In a compound microscope an object is placed at a distance of L5 em from the objective of focal length 125 cm, If the eye-piece has a focal length of 5 em and the final image is formed at the near point, find the magnifying power of the microscope.

Question: In a compound microscope an object is placed at a distance of L5 em from the objective of focal length 125 cm, If the eye-piece has a focal length of 5 em and the final image is formed at the near point, find the magnifying power of the microscope.

The correct answer is –

The magnifying power of a compound microscope is given by the formula:

M = (angular magnification due to objective) x (angular magnification due to eyepiece)

where angular magnification due to objective is given by:

M_o = (25 cm)/(f_o)

and angular magnification due to eyepiece is given by:

M_e = (f_e)/(25 cm)

where f_o and f_e are the focal lengths of the objective and eyepiece, respectively.
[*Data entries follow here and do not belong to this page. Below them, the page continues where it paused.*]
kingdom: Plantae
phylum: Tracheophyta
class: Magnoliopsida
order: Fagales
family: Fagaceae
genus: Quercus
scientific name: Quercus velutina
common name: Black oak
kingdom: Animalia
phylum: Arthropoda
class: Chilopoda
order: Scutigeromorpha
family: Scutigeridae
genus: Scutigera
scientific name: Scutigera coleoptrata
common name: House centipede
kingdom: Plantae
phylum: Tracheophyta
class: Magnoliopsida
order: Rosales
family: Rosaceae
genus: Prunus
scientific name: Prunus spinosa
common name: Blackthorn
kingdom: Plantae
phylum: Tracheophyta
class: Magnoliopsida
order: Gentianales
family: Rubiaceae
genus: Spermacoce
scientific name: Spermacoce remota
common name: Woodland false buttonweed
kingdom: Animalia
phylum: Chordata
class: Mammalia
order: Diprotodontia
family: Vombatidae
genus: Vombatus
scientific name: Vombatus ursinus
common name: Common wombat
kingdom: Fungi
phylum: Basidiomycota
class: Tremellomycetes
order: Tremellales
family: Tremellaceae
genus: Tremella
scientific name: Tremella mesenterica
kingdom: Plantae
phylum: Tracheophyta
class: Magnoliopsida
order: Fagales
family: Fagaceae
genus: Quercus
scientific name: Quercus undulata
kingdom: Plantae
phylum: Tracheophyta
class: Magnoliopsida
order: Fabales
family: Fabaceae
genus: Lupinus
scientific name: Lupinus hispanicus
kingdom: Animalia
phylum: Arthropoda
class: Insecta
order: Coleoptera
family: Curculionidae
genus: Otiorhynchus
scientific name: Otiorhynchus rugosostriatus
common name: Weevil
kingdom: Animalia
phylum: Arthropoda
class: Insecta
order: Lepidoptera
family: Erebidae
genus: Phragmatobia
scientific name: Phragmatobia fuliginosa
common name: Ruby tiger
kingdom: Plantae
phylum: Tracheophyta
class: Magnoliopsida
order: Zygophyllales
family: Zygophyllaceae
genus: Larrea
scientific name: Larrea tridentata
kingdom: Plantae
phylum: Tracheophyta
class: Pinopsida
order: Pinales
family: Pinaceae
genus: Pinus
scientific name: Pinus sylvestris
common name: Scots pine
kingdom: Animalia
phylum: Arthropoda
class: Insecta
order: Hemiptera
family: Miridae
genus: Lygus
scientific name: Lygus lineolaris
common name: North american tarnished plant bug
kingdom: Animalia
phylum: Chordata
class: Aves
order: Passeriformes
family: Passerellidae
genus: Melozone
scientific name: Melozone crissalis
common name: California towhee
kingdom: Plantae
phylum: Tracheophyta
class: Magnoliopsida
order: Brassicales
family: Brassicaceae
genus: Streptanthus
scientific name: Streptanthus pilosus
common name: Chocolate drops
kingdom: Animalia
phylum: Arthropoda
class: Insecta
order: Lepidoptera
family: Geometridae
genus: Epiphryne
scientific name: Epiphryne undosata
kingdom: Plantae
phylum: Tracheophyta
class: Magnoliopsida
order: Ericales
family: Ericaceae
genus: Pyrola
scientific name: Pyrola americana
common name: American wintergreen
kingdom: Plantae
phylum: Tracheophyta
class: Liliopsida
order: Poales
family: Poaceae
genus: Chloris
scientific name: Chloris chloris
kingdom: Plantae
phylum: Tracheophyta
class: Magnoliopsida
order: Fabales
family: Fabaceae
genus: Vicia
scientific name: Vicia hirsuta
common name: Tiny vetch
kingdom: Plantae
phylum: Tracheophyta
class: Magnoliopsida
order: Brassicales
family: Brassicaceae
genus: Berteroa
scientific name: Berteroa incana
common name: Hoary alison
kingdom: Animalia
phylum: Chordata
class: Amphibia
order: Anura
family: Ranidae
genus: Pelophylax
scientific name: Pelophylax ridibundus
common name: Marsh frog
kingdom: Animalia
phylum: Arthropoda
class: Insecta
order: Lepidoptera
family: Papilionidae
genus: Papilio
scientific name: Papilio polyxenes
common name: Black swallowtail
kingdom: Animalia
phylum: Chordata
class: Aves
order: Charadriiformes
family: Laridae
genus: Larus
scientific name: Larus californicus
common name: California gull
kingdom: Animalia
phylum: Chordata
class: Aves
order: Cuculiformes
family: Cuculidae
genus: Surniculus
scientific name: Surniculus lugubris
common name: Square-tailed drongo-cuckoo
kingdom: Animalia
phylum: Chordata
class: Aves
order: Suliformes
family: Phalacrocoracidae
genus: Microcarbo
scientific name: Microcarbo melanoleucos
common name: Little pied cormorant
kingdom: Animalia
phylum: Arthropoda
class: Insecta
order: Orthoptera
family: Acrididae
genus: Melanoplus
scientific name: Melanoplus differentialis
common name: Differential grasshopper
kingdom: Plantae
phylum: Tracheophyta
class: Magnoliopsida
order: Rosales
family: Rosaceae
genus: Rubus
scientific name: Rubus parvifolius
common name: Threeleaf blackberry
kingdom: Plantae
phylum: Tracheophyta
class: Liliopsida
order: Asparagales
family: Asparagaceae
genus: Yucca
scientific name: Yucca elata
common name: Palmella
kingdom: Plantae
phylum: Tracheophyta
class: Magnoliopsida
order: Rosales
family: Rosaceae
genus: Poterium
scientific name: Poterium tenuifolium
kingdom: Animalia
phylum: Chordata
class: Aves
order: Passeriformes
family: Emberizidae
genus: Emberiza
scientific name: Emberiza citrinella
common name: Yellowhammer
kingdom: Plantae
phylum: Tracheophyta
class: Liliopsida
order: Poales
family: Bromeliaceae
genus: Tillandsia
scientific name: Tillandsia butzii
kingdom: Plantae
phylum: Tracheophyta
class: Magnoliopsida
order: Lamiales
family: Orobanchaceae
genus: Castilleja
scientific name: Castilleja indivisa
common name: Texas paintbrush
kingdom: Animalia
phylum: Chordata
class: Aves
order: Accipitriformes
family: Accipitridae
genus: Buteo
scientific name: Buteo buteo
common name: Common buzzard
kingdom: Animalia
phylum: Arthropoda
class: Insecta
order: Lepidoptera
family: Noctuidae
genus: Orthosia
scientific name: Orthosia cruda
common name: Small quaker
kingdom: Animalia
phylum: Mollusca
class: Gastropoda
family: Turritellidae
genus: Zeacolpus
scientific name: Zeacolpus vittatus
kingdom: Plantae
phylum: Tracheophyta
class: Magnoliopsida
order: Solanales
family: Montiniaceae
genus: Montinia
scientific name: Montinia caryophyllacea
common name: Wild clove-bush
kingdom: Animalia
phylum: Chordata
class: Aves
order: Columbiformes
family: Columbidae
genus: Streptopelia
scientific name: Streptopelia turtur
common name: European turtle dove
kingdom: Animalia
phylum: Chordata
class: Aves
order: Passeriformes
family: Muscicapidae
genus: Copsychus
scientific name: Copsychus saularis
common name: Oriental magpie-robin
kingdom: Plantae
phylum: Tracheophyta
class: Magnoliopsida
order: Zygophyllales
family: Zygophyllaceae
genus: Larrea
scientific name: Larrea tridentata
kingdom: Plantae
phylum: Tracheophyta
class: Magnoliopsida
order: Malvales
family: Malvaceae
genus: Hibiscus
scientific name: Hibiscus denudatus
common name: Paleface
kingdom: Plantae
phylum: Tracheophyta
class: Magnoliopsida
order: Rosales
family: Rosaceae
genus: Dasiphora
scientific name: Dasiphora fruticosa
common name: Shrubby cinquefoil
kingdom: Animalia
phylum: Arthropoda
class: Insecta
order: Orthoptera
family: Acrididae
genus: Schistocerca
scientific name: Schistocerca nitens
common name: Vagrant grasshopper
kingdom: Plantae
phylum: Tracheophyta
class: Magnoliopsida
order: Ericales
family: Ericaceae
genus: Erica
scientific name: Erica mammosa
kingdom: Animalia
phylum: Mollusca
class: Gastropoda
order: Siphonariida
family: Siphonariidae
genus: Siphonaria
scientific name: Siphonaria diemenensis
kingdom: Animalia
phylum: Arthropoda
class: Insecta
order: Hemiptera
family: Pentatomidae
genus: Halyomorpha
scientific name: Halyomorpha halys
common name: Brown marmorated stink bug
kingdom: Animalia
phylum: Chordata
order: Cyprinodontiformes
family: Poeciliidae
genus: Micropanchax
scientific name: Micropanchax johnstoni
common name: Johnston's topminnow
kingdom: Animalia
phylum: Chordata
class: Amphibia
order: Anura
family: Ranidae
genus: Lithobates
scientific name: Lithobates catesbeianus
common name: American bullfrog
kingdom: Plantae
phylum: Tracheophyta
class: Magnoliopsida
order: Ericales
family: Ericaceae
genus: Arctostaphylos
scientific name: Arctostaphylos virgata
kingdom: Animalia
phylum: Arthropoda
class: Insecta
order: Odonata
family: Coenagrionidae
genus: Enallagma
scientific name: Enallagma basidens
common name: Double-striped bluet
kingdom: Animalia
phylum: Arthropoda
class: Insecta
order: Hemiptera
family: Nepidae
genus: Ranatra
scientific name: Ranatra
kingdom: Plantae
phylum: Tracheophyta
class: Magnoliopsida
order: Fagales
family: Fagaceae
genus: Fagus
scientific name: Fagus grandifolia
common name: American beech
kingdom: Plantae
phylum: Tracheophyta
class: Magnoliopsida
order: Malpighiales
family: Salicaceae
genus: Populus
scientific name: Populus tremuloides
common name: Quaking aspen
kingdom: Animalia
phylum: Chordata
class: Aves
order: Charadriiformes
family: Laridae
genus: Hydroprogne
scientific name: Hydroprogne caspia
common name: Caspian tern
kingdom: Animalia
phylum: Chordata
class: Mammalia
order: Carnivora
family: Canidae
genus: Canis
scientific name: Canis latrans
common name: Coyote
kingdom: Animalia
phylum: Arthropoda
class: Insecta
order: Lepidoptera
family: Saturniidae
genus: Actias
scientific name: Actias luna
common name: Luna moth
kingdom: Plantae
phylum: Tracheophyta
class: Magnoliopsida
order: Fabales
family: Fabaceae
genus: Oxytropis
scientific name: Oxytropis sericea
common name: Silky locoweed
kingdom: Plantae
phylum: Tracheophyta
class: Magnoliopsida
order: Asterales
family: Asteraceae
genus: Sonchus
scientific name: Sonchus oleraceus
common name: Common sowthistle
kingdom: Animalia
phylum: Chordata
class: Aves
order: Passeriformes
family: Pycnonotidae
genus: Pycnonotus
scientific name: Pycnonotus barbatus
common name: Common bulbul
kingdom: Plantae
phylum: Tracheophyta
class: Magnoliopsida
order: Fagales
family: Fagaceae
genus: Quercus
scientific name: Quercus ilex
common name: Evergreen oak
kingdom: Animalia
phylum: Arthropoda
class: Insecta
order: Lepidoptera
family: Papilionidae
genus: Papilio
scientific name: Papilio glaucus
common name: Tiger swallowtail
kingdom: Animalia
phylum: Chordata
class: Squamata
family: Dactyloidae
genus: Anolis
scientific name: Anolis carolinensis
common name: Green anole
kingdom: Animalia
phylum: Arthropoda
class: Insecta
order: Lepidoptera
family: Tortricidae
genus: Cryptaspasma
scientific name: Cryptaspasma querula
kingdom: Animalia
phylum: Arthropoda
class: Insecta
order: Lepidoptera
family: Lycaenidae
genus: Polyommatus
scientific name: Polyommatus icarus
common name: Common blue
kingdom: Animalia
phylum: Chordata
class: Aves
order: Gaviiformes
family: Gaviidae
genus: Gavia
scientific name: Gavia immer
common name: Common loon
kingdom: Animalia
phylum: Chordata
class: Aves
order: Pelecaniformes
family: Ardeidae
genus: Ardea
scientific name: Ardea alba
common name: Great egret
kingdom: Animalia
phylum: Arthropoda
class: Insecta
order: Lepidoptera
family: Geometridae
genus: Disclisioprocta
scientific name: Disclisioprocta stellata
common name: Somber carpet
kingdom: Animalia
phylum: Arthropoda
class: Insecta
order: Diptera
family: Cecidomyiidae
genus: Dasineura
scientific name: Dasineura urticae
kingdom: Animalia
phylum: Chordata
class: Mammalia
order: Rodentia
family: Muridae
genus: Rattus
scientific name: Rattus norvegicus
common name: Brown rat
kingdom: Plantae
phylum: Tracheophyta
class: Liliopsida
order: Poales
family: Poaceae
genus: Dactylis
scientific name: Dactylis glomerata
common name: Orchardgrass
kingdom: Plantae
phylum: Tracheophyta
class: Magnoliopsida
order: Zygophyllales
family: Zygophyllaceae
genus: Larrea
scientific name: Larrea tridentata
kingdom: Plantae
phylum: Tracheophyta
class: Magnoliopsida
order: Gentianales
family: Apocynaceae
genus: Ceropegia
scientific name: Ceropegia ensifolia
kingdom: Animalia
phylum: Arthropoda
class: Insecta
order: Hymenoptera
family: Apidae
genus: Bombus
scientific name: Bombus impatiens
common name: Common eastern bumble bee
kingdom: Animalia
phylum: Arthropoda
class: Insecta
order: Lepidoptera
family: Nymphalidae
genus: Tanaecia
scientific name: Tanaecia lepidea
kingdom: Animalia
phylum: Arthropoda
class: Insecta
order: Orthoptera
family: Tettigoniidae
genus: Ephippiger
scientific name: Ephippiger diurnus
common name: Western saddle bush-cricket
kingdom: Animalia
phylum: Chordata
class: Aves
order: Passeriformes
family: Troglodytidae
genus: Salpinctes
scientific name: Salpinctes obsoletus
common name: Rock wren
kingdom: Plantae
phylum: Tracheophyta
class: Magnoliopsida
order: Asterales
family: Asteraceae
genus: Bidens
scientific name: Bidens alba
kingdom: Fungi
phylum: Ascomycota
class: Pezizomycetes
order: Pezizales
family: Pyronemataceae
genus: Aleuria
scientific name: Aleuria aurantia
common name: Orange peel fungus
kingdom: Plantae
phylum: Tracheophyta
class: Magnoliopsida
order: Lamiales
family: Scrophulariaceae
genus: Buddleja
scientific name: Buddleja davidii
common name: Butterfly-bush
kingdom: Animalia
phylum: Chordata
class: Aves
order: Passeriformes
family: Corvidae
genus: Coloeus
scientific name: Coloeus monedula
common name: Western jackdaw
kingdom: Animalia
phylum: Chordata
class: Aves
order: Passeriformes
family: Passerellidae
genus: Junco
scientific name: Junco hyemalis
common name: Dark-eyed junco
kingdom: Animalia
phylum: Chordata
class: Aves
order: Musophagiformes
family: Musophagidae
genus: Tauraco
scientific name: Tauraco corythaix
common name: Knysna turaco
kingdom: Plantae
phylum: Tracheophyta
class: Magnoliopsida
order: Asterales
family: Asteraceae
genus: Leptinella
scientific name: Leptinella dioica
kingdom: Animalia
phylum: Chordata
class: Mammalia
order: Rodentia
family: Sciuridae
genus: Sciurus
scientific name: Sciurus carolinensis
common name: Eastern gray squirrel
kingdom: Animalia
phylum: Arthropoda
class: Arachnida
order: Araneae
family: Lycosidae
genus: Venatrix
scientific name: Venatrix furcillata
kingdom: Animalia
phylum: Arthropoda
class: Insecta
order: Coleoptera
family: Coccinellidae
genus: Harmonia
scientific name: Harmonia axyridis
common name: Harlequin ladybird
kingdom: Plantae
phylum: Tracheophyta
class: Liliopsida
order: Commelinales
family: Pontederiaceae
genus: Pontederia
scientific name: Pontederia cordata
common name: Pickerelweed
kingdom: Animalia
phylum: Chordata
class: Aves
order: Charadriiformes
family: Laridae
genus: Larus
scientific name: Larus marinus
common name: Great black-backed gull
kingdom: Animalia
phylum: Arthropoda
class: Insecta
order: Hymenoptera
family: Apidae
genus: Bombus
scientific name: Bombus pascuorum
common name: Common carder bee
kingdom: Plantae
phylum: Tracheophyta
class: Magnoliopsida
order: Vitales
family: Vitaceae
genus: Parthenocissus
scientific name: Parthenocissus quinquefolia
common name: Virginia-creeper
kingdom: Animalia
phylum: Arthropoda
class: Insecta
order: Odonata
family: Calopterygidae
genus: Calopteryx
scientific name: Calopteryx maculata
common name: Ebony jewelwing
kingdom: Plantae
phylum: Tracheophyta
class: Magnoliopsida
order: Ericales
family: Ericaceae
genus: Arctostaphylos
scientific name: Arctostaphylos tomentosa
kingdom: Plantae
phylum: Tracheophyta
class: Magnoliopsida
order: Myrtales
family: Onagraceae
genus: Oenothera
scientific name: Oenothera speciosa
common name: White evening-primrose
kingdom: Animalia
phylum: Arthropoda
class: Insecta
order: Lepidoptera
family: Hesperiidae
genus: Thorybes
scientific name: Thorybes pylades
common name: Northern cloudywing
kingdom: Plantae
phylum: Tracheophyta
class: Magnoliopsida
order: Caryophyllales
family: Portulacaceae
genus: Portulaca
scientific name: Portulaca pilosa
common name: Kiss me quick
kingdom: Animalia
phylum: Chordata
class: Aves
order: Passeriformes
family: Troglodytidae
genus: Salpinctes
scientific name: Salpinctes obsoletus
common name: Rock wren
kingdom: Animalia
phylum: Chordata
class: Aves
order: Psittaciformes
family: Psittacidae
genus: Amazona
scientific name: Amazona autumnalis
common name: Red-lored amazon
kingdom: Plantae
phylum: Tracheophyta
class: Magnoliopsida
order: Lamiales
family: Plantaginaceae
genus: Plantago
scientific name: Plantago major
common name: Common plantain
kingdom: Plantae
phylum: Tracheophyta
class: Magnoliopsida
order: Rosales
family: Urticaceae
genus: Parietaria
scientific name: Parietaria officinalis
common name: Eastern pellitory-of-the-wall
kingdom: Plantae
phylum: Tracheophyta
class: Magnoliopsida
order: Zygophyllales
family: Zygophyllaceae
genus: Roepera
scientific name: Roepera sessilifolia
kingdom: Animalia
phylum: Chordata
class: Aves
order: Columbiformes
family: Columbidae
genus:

First, let’s calculate the angular magnification due to the objective:

M_o = (25 cm)/(f_o) = (25 cm)/(125 cm) = 0.2

Next, let’s calculate the angular magnification due to the eyepiece:

M_e = (f_e)/(25 cm) = (5 cm)/(25 cm) = 0.2

Now, we can calculate the magnifying power of the microscope:

M = (angular magnification due to objective) x (angular magnification due to eyepiece) = M_o x M_e = 0.2 x 0.2 = 0.04

Therefore, the magnifying power of the microscope is 0.04.